A deadly gamble, ill-afforded
The theft, alongside widespread cable theft, is a deadly gamble that frequently claims lives and is draining the power giant's coffers of unpaid revenues.
It's a cost that the state-owned supplier can ill-afford, amid a latest crisis that this week pitted the company's chief against the board chairperson in a dramatic power-struggle.
But the SECC has vowed to continue.
"We don't have much money or resources to fight Eskom but physically and emotionally by intensifying and by building more teams on the ground to reconnect, that's when they'll feel the pressure," said Bobo Majhoba, the group's youth leader.
Fourteen years after apartheid fell, South Africa still faces massive inequality amid growing anger at undelivered government promises with basic services remaining out of reach.
A South African investigative television programme recently quoted a leaked Eskom report showing a 35 percent revenue loss in May in the residential sector, mostly due to energy theft and meters that reflect free supply.
Aside from this, outstanding Soweto electricity bills accounted nearly R2-billion of nearly three billion owed, the programme said.
Isaac Lebodi is one of those who says he cannot foot Eskom's bill.
"Now I'm owing them, the arrears, about R6000 but I'm paying them every month R300," he told AFP after his power was cut.
"I can't pay it off because I'm not working.

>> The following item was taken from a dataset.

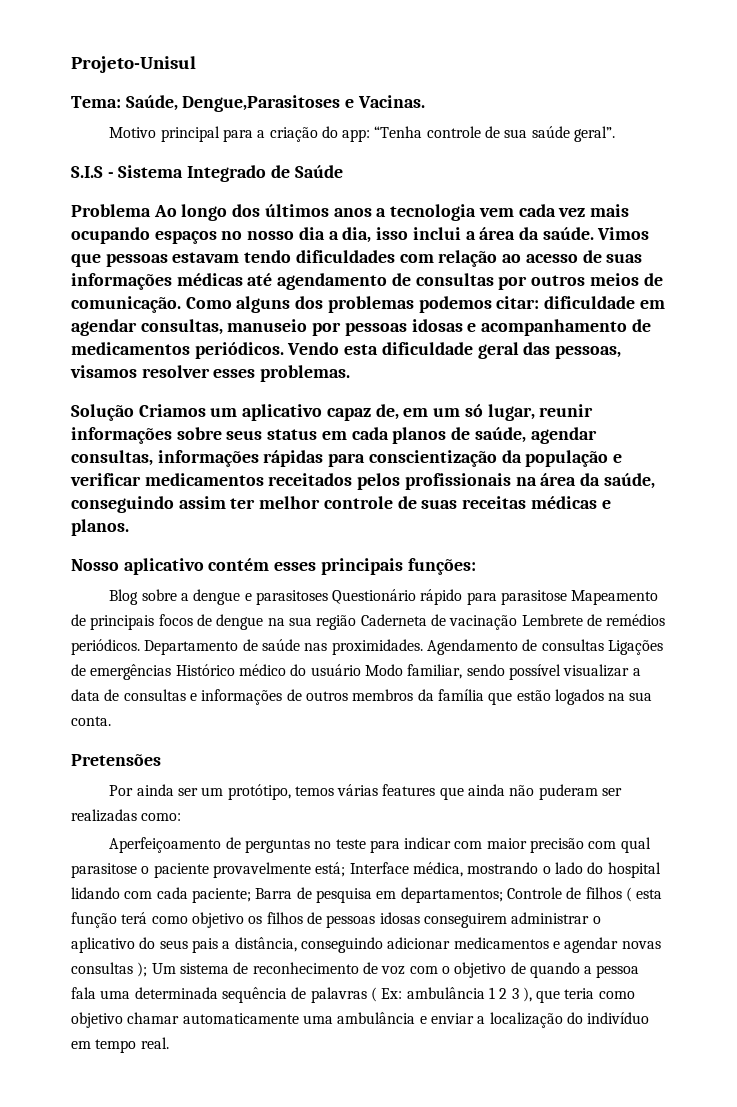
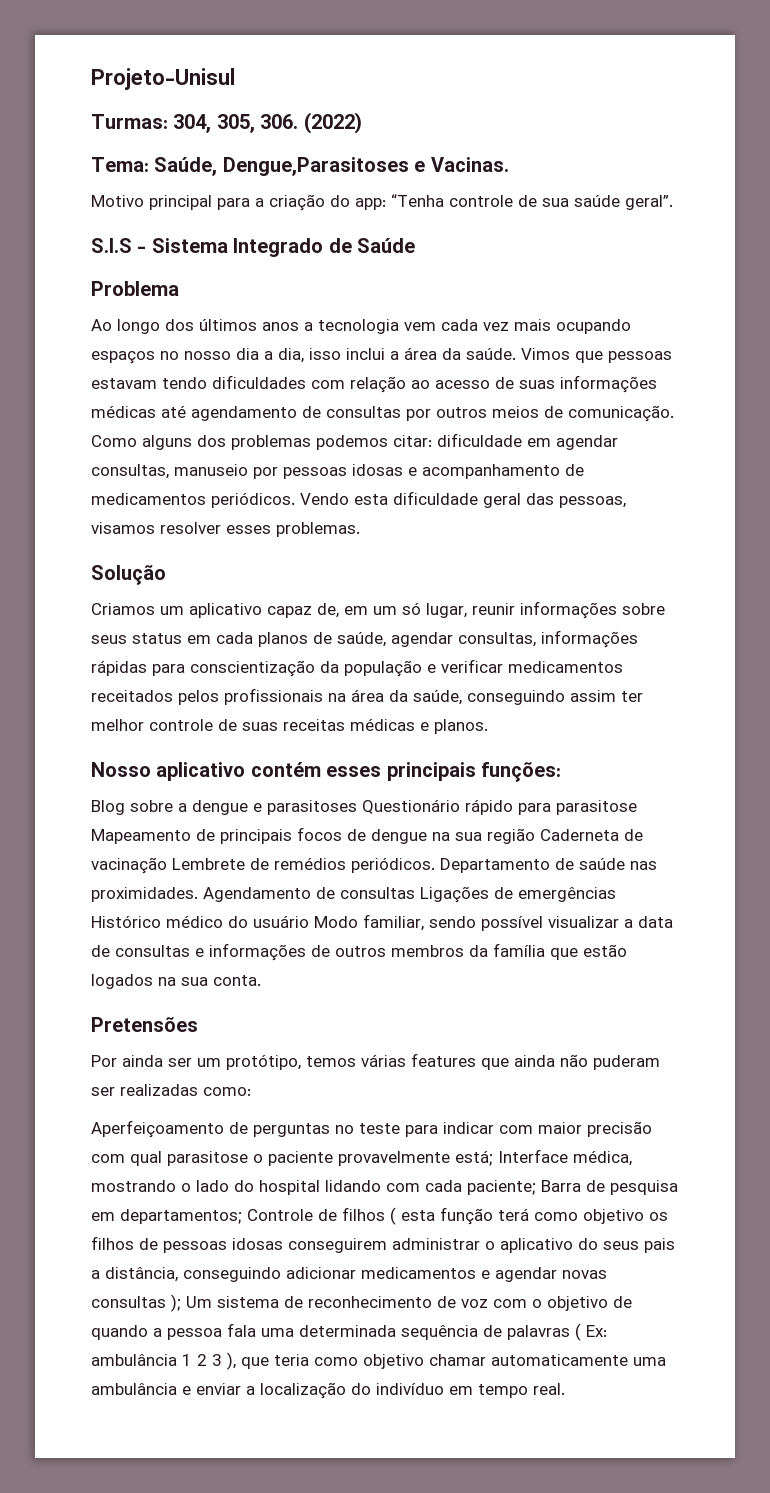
(196, 64) none -> [91,112,362,134] // Turmas: 304, 305, 306. (2022)
(151, 210) none -> (179, 288) //
(134, 412) none -> (166, 575) //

There's no money."
Khumalo was later released and the power restored to the houses in the Soweto street, and Jack said he would have to investigate the incident before commenting.
"It could have been a citizen arrest by our protective services, that is something different," he said.
But with both sides determined not to back down, the struggle for Soweto's electricity seems unlikely to be resolved soon.